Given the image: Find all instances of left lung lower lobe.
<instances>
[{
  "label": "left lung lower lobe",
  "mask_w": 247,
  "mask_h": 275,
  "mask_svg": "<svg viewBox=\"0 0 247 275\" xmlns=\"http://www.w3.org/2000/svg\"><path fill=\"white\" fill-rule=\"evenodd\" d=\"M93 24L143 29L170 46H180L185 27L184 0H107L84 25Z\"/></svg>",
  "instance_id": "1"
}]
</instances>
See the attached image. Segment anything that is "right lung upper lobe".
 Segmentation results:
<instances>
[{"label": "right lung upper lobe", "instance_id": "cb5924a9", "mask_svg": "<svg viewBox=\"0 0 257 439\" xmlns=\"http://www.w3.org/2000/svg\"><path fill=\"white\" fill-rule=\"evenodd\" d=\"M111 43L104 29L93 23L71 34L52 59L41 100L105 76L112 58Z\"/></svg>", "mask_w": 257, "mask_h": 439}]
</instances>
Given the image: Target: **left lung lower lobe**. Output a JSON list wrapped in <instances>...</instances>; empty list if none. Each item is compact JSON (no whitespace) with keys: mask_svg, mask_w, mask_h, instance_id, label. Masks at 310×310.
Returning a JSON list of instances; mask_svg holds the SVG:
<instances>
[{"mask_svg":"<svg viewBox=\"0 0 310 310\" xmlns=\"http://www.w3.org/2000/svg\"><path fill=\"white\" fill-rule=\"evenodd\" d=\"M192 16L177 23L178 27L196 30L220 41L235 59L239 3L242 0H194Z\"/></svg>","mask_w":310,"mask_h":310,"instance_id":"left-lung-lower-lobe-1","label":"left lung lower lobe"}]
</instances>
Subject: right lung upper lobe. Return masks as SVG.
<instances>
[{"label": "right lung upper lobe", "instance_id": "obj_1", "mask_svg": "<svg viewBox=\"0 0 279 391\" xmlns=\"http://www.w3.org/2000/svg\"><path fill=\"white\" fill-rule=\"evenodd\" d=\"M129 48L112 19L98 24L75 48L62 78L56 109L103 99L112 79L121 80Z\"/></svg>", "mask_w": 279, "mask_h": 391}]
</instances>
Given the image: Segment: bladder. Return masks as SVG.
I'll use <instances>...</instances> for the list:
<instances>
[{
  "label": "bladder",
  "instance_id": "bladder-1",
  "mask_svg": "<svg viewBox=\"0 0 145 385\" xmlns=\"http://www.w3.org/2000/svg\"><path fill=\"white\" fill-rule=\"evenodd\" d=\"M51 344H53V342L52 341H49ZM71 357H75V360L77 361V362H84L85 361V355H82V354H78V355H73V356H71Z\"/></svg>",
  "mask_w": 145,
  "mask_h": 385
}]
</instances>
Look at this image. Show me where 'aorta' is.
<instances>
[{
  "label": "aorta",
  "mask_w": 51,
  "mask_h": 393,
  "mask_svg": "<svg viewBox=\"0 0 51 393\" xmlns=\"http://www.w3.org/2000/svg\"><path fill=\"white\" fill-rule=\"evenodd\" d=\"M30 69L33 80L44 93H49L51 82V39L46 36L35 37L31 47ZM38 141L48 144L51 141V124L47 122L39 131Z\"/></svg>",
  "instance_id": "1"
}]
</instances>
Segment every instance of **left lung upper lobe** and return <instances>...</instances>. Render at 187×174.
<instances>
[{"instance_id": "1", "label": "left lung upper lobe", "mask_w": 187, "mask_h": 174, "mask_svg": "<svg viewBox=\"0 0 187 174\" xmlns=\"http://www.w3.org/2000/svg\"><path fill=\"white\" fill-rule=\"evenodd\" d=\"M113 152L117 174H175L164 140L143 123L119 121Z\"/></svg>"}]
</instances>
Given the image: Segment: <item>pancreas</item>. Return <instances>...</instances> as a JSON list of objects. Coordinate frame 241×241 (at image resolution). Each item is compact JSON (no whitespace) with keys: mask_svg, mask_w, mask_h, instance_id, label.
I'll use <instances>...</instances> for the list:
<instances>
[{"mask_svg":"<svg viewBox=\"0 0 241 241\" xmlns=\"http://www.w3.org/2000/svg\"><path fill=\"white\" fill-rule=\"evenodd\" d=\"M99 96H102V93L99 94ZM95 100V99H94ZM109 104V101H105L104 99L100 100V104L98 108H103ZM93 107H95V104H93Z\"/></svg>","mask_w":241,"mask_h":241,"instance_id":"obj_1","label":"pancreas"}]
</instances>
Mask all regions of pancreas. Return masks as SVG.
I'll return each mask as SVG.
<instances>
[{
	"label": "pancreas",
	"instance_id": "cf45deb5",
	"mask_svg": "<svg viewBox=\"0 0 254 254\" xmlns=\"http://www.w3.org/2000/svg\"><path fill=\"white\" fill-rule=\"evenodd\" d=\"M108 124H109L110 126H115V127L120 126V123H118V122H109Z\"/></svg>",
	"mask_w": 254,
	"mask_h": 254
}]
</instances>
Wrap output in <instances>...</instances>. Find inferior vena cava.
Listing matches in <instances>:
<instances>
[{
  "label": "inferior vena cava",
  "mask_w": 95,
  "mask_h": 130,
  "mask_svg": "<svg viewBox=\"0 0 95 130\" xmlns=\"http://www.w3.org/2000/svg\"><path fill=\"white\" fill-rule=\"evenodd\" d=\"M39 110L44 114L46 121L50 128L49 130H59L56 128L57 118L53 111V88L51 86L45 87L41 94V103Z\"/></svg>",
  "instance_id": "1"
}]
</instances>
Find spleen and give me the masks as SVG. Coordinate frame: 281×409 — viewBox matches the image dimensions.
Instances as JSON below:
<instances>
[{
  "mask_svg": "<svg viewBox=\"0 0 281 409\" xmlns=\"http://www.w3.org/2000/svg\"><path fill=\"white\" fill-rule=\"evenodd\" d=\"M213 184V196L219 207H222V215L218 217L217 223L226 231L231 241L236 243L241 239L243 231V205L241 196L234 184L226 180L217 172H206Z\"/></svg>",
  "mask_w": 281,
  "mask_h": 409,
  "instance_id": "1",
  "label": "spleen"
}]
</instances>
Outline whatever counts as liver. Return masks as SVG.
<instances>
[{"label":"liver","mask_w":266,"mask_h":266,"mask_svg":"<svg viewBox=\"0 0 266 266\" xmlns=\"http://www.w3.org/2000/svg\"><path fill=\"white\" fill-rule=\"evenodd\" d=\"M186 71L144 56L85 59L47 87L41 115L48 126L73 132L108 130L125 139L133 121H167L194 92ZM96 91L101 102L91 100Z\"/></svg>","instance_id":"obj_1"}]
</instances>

#### Given task
Pull out every line of the material above that contains the string "keys" and copy each of those lines in full.

#### Output
Given the image: Target: **left lung lower lobe**. Output a JSON list wrapped in <instances>...</instances>; empty list if none. Each item is compact JSON (no whitespace) with keys: mask_svg, mask_w, mask_h, instance_id, label. Masks at 310×310.
Given the image: Segment: <item>pancreas</item>. Return <instances>...</instances> as a JSON list of objects. Coordinate frame 241×241 (at image resolution). Each item is compact JSON (no whitespace) with keys: mask_svg, mask_w, mask_h, instance_id, label.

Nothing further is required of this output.